----- Dokumentauszug

Spruch:
Dem Rekurs wird Folge gegeben.
Der angefochtene Beschluß wird aufgehoben und in der Sache selbst dahin entschieden, daß die Entscheidung des Erstgerichtes wiederhergestellt wird.
Die Kläger sind zur ungeteilten Hand schuldig, der Beklagten mit 2.214,78 S bestimmten Kosten des Berufungsverfahrens (darin 201,34 Umsatzsteuer) sowie die mit 3.914,72 S bestimmten Kosten des Verfahrens vor dem Obersten Gerichtshof (darin 1.500 S Barauslagen und 219,52 S Umsatzsteuer) binnen 14 Tagen zu ersetzen.
Text
Entscheidungsgründe:
Die Beklagte ist Mieterin der Wohnung Nr. 24-26 im Haus Wien 10., Quellenstraße 173. Diese Wohnung hat sie zusammen mit ihrem Ehegatten Evangelos M*** bewohnt. Ihre Ehe wurde am 7. August 1979 zu 1 Sch 162/79 des Bezirksgerichtes Favoriten einvernehmlich geschieden. Anläßlich der Ehescheidung schlossen die Eheleute einen Vergleich dahin, daß die Wohnung dem Ehegatten verbleibt, während die Ehefrau eine neue Wohnung bezieht. Bis dahin verbleibt sie in der Ehewohnung.

----------
----- Bereitgestelltes Material

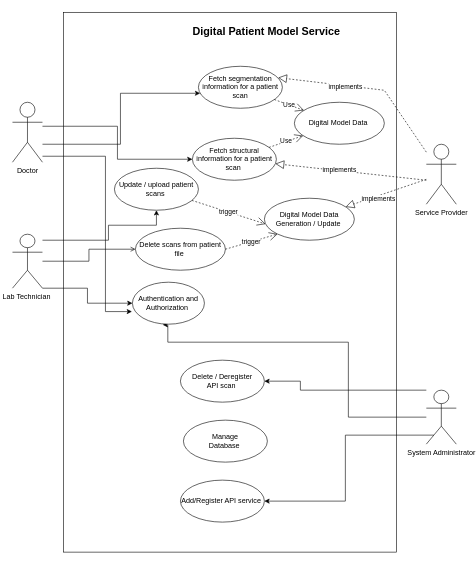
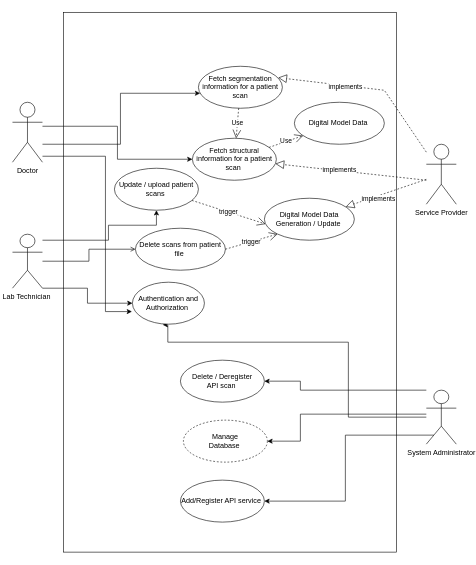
  <mxCell id="0" />
  <mxCell id="1" parent="0" />
  <mxCell id="2" value="" style="rounded=0;whiteSpace=wrap;html=1;" vertex="1" parent="1"><mxGeometry x="105" y="20" width="555" height="900" as="geometry" /></mxCell>
  <mxCell id="3" style="edgeStyle=orthogonalEdgeStyle;rounded=0;orthogonalLoop=1;jettySize=auto;html=1;" edge="1" parent="1" source="6" target="19"><mxGeometry relative="1" as="geometry"><mxPoint x="290" y="140" as="targetPoint" /><Array as="points"><mxPoint x="200" y="240" /><mxPoint x="200" y="155" /></Array></mxGeometry></mxCell>
  <mxCell id="4" style="edgeStyle=orthogonalEdgeStyle;rounded=0;orthogonalLoop=1;jettySize=auto;html=1;entryX=0;entryY=0.5;entryDx=0;entryDy=0;" edge="1" parent="1" source="6" target="18"><mxGeometry relative="1" as="geometry"><mxPoint x="270" y="270" as="targetPoint" /><Array as="points"><mxPoint x="195" y="210" /><mxPoint x="195" y="265" /></Array></mxGeometry></mxCell>
  <mxCell id="5" style="edgeStyle=orthogonalEdgeStyle;rounded=0;orthogonalLoop=1;jettySize=auto;html=1;entryX=-0.007;entryY=0.7;entryDx=0;entryDy=0;entryPerimeter=0;" edge="1" parent="1" source="6" target="23"><mxGeometry relative="1" as="geometry"><Array as="points"><mxPoint x="175" y="260" /><mxPoint x="175" y="519" /></Array></mxGeometry></mxCell>
  <mxCell id="6" value="Doctor" style="shape=umlActor;verticalLabelPosition=bottom;verticalAlign=top;html=1;" vertex="1" parent="1"><mxGeometry x="20" y="170" width="50" height="100" as="geometry" /></mxCell>
  <mxCell id="7" style="edgeStyle=orthogonalEdgeStyle;rounded=0;orthogonalLoop=1;jettySize=auto;html=1;endArrow=open;" edge="1" parent="1" source="10" target="17"><mxGeometry relative="1" as="geometry" /></mxCell>
  <mxCell id="8" style="edgeStyle=orthogonalEdgeStyle;rounded=0;orthogonalLoop=1;jettySize=auto;html=1;" edge="1" parent="1" source="10" target="16"><mxGeometry relative="1" as="geometry"><Array as="points"><mxPoint x="180" y="400" /><mxPoint x="180" y="375" /><mxPoint x="260" y="375" /></Array></mxGeometry></mxCell>
  <mxCell id="9" style="edgeStyle=orthogonalEdgeStyle;rounded=0;orthogonalLoop=1;jettySize=auto;html=1;" edge="1" parent="1" source="10" target="23"><mxGeometry relative="1" as="geometry"><Array as="points"><mxPoint x="145" y="480" /><mxPoint x="145" y="505" /></Array></mxGeometry></mxCell>
  <mxCell id="10" value="Lab Technician&amp;nbsp;" style="shape=umlActor;verticalLabelPosition=bottom;verticalAlign=top;html=1;" vertex="1" parent="1"><mxGeometry x="20" y="390" width="50" height="90" as="geometry" /></mxCell>
  <mxCell id="11" style="edgeStyle=orthogonalEdgeStyle;rounded=0;orthogonalLoop=1;jettySize=auto;html=1;entryX=1;entryY=0.5;entryDx=0;entryDy=0;exitX=0.25;exitY=0.833;exitDx=0;exitDy=0;exitPerimeter=0;" edge="1" parent="1" source="15" target="20"><mxGeometry relative="1" as="geometry"><mxPoint x="70" y="670" as="sourcePoint" /></mxGeometry></mxCell>
  <mxCell id="12" style="edgeStyle=orthogonalEdgeStyle;rounded=0;orthogonalLoop=1;jettySize=auto;html=1;" edge="1" parent="1" source="15" target="22"><mxGeometry relative="1" as="geometry"><Array as="points"><mxPoint x="500" y="650" /><mxPoint x="500" y="635" /></Array></mxGeometry></mxCell>
+ <mxCell id="13" style="edgeStyle=orthogonalEdgeStyle;rounded=0;orthogonalLoop=1;jettySize=auto;html=1;entryX=1;entryY=0.5;entryDx=0;entryDy=0;" edge="1" parent="1" source="15" target="21"><mxGeometry relative="1" as="geometry"><Array as="points"><mxPoint x="500" y="690" /><mxPoint x="500" y="735" /></Array></mxGeometry></mxCell>
  <mxCell id="14" style="edgeStyle=orthogonalEdgeStyle;rounded=0;orthogonalLoop=1;jettySize=auto;html=1;entryX=0.421;entryY=1.014;entryDx=0;entryDy=0;entryPerimeter=0;" edge="1" parent="1" source="15" target="23"><mxGeometry relative="1" as="geometry"><Array as="points"><mxPoint x="580" y="695" /><mxPoint x="580" y="570" /><mxPoint x="279" y="570" /></Array></mxGeometry></mxCell>
  <mxCell id="15" value="System Administrator" style="shape=umlActor;verticalLabelPosition=bottom;verticalAlign=top;html=1;" vertex="1" parent="1"><mxGeometry x="710" y="650" width="50" height="90" as="geometry" /></mxCell>
  <mxCell id="16" value="Update / upload patient scans&amp;nbsp;" style="ellipse;whiteSpace=wrap;html=1;" vertex="1" parent="1"><mxGeometry x="190" y="280" width="140" height="70" as="geometry" /></mxCell>
  <mxCell id="17" value="Delete scans from patient file&amp;nbsp;" style="ellipse;whiteSpace=wrap;html=1;" vertex="1" parent="1"><mxGeometry x="225" y="380" width="150" height="70" as="geometry" /></mxCell>
  <mxCell id="18" value="Fetch structural information for a patient scan&amp;nbsp;" style="ellipse;whiteSpace=wrap;html=1;" vertex="1" parent="1"><mxGeometry x="320" y="230" width="140" height="70" as="geometry" /></mxCell>
  <mxCell id="19" value="Fetch segmentation information for a patient scan" style="ellipse;whiteSpace=wrap;html=1;" vertex="1" parent="1"><mxGeometry x="330" y="110" width="140" height="70" as="geometry" /></mxCell>
  <mxCell id="20" value="Add/Register API service&amp;nbsp;" style="ellipse;whiteSpace=wrap;html=1;" vertex="1" parent="1"><mxGeometry x="300" y="800" width="140" height="70" as="geometry" /></mxCell>
- <mxCell id="21" value="Manage &lt;br&gt;Database&amp;nbsp;" style="ellipse;whiteSpace=wrap;html=1;" vertex="1" parent="1"><mxGeometry x="305" y="700" width="140" height="70" as="geometry" /></mxCell>
+ <mxCell id="21" value="Manage &lt;br&gt;Database&amp;nbsp;" style="ellipse;whiteSpace=wrap;html=1;dashed=1;" vertex="1" parent="1"><mxGeometry x="305" y="700" width="140" height="70" as="geometry" /></mxCell>
  <mxCell id="22" value="Delete / Deregister &lt;br&gt;API scan&amp;nbsp;" style="ellipse;whiteSpace=wrap;html=1;" vertex="1" parent="1"><mxGeometry x="300" y="600" width="140" height="70" as="geometry" /></mxCell>
  <mxCell id="23" value="Authentication and Authorization&amp;nbsp;" style="ellipse;whiteSpace=wrap;html=1;" vertex="1" parent="1"><mxGeometry x="220" y="470" width="120" height="70" as="geometry" /></mxCell>
  <mxCell id="24" value="Digital Model Data&amp;nbsp;" style="ellipse;whiteSpace=wrap;html=1;" vertex="1" parent="1"><mxGeometry x="490" y="170" width="150" height="70" as="geometry" /></mxCell>
- <mxCell id="25" value="Use" style="endArrow=open;endSize=12;dashed=1;html=1;rounded=0;" edge="1" parent="1" source="19" target="24"><mxGeometry width="160" relative="1" as="geometry"><mxPoint x="290" y="460" as="sourcePoint" /><mxPoint x="450" y="460" as="targetPoint" /></mxGeometry></mxCell>
+ <mxCell id="25" value="Use" style="endArrow=open;endSize=12;dashed=1;html=1;rounded=0;" edge="1" parent="1" source="19" target="18"><mxGeometry width="160" relative="1" as="geometry"><mxPoint x="290" y="460" as="sourcePoint" /><mxPoint x="450" y="460" as="targetPoint" /></mxGeometry></mxCell>
  <mxCell id="26" value="Use" style="endArrow=open;endSize=12;dashed=1;html=1;rounded=0;" edge="1" parent="1" source="18" target="24"><mxGeometry width="160" relative="1" as="geometry"><mxPoint x="290" y="460" as="sourcePoint" /><mxPoint x="450" y="460" as="targetPoint" /></mxGeometry></mxCell>
  <mxCell id="27" value="trigger" style="endArrow=open;endSize=12;dashed=1;html=1;rounded=0;entryX=0.013;entryY=0.614;entryDx=0;entryDy=0;entryPerimeter=0;" edge="1" parent="1" source="16" target="28"><mxGeometry width="160" relative="1" as="geometry"><mxPoint x="290" y="460" as="sourcePoint" /><mxPoint x="460" y="450" as="targetPoint" /><Array as="points" /></mxGeometry></mxCell>
  <mxCell id="28" value="Digital Model Data&lt;br&gt;Generation / Update&amp;nbsp;" style="ellipse;whiteSpace=wrap;html=1;" vertex="1" parent="1"><mxGeometry x="440" y="330" width="150" height="70" as="geometry" /></mxCell>
  <mxCell id="29" value="trigger" style="endArrow=open;endSize=12;dashed=1;html=1;rounded=0;entryX=0;entryY=1;entryDx=0;entryDy=0;exitX=1;exitY=0.5;exitDx=0;exitDy=0;" edge="1" parent="1" source="17" target="28"><mxGeometry width="160" relative="1" as="geometry"><mxPoint x="329" y="344" as="sourcePoint" /><mxPoint x="512" y="403" as="targetPoint" /><Array as="points" /></mxGeometry></mxCell>
- <mxCell id="30" value="&lt;font style=&quot;font-size: 18px;&quot;&gt;Digital Patient Model Service&lt;/font&gt;" style="text;strokeColor=none;fillColor=none;html=1;fontSize=24;fontStyle=1;verticalAlign=middle;align=center;" vertex="1" parent="1"><mxGeometry x="275" y="30" width="335" height="40" as="geometry" /></mxCell>
  <mxCell id="31" value="Service Provider" style="shape=umlActor;verticalLabelPosition=bottom;verticalAlign=top;html=1;" vertex="1" parent="1"><mxGeometry x="710" y="240" width="50" height="100" as="geometry" /></mxCell>
  <mxCell id="32" value="" style="endArrow=block;dashed=1;endFill=0;endSize=12;html=1;rounded=0;" edge="1" parent="1" source="31" target="28"><mxGeometry width="160" relative="1" as="geometry"><mxPoint x="290" y="450" as="sourcePoint" /><mxPoint x="450" y="450" as="targetPoint" /></mxGeometry></mxCell>
  <mxCell id="33" value="implements" style="edgeLabel;html=1;align=center;verticalAlign=middle;resizable=0;points=[];" vertex="1" connectable="0" parent="32"><mxGeometry x="0.209" y="4" relative="1" as="geometry"><mxPoint as="offset" /></mxGeometry></mxCell>
  <mxCell id="34" value="" style="endArrow=block;dashed=1;endFill=0;endSize=12;html=1;rounded=0;entryX=0.95;entryY=0.271;entryDx=0;entryDy=0;entryPerimeter=0;" edge="1" parent="1" source="31" target="19"><mxGeometry width="160" relative="1" as="geometry"><mxPoint x="732" y="363" as="sourcePoint" /><mxPoint x="620" y="350" as="targetPoint" /><Array as="points"><mxPoint x="640" y="150" /></Array></mxGeometry></mxCell>
  <mxCell id="35" value="implements" style="edgeLabel;html=1;align=center;verticalAlign=middle;resizable=0;points=[];" vertex="1" connectable="0" parent="34"><mxGeometry x="0.261" y="1" relative="1" as="geometry"><mxPoint as="offset" /></mxGeometry></mxCell>
  <mxCell id="36" value="" style="endArrow=block;dashed=1;endFill=0;endSize=12;html=1;rounded=0;" edge="1" parent="1" target="18"><mxGeometry width="160" relative="1" as="geometry"><mxPoint x="710" y="300" as="sourcePoint" /><mxPoint x="410" y="190" as="targetPoint" /></mxGeometry></mxCell>
  <mxCell id="37" value="implements" style="edgeLabel;html=1;align=center;verticalAlign=middle;resizable=0;points=[];" vertex="1" connectable="0" parent="1"><mxGeometry x="570.001" y="204.997" as="geometry"><mxPoint x="-6" y="77" as="offset" /></mxGeometry></mxCell>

----------

Aufgabenstellung:
An welchem Datum wurde die Ehe der Beklagten laut dem Dokumentauszug geschieden?

Fertige Antwort:
Am 7. August 1979.